How is the development of the Chinese robot going?

China now has the Shurui, the most advanced robot, with nitinol technology [a new metallic material that stands out for not losing its shape]. It has much greater emulation in the arms. We are collaborating with them to get the product to Europe. It is already being used there in clinical studies to begin to gather evidence, especially in urology, and it is being improved because it is a new technology that will arrive soon. There are other companies that are launching uniportal robots and each one has its advantages and disadvantages. I think China is leading the way in this type of technology.

Does this technological luxury increase differences in the world?

Robotics is an expensive technology and is not accessible to all countries or all hospitals. But now many robots are going to come out, there is going to be more competition and costs are going to go down because there will be more companies and more models available of all types.
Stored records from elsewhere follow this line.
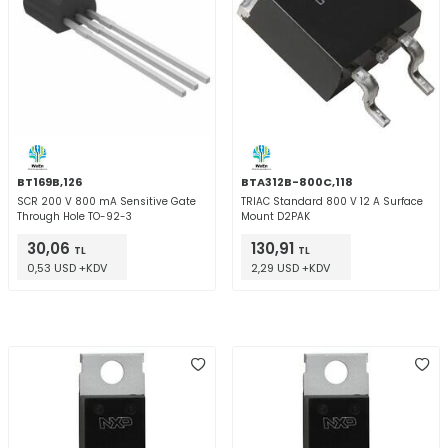
BT169B,126
BTA312B-800C,118
SCR 200 V 800 mA Sensitive Gate
TRIAC Standard 800 V 12 A Surface
Through Hole TO-92-3
Mount D2PAK
30,06
130,91
TL
TL
0,53 USD +KDV
2,29 USD +KDV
This will make robotics almost standardized in the future. At the moment, developing countries still do not even have video surgery.

You will have encountered extraordinary cases.
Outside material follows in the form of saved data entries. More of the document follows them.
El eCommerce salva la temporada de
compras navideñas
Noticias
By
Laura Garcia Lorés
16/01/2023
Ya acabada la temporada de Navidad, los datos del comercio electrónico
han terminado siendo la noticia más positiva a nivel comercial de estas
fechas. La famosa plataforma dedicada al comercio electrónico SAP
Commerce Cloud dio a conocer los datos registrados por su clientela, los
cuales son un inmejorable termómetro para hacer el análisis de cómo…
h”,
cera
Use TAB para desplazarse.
I have seen many surreal cases, like that of a girl who had swallowed a key and had had the key in her lung for two years. I was in the Congo operating, we were on TV, the girl saw it at her house and came with her mother the next day. She couldn't breathe. We operate on it and remove it. In Tanzania, a girl had a rib piercing her lung for ten years. She had been attacked when she was little, she didn't say anything, we don't really know why, and she was suffering with that broken rib, with pneumonia, she was bleeding from the mouth... We removed it with the uniportal VATS technique. In fact there is a documentary about this mission on my YouTube channel. We did it with my foundation.

Is your pioneering mobile unit project advancing?

We are building a mobile unit to go to Africa. It is unique. There are mobile units but for minor surgery, for war surgery, ophthalmology, ENT things... but not to do minimally invasive surgery, which is the great deficiency that exists in Africa. They have no resources. When I go to operate in Africa, and I have already done it in 30 countries, the problem we have is that the towers are very old, there are no cameras, it looks terrible, a nut is missing and we cannot connect the electricity or the power goes out. In the middle of the operation... everything has happened to us. To solve this, we have designed a mobile unit, we are building it and I think we will have it in February 2024. It will be a truck that, like a hospital, will have an operating room, an ICU, a resuscitation room and an operating room equipped with everything the technology, not robotics but with 4K high definition cameras, all the instruments. We will move from one place to another, we will take the patients from the hospital to the mobile unit, we will operate on them in ideal conditions, that is, with our anesthetist, with our nursing, with all the technology of a first world hospital, and then we will return them to the hospital. We will take the first steps in Ghana and then in Benin.

How many operations do you perform per year?

Between 900 and 1,000. In Shanghai he ran the world's largest minimally invasive surgery training program at Shanghai Pulmonary Hospital. He spends about six months a year there. In China I operate between 5 and 6 lung cancers a day, including Saturdays and Sundays. I come and go, because I operate in Spain every month for one weekend, in Madrid and sometimes in A Coruña, and the rest of the time I spend traveling around countries in the hospitals where I work. There are many patients. I like it, it makes me gain much more experience and enjoy it.

Do you feel like a surgeon of the world?

Yes, because I don't have a fixed place. I work in eleven countries on a regular basis, where I go from time to time to perform surgeries: Kuwait, Germany in various hospitals, Portugal, Spain, India, China, Bosnia... In each country I have a team, I go to the most complex cases but the team is still there, operating and with the patients.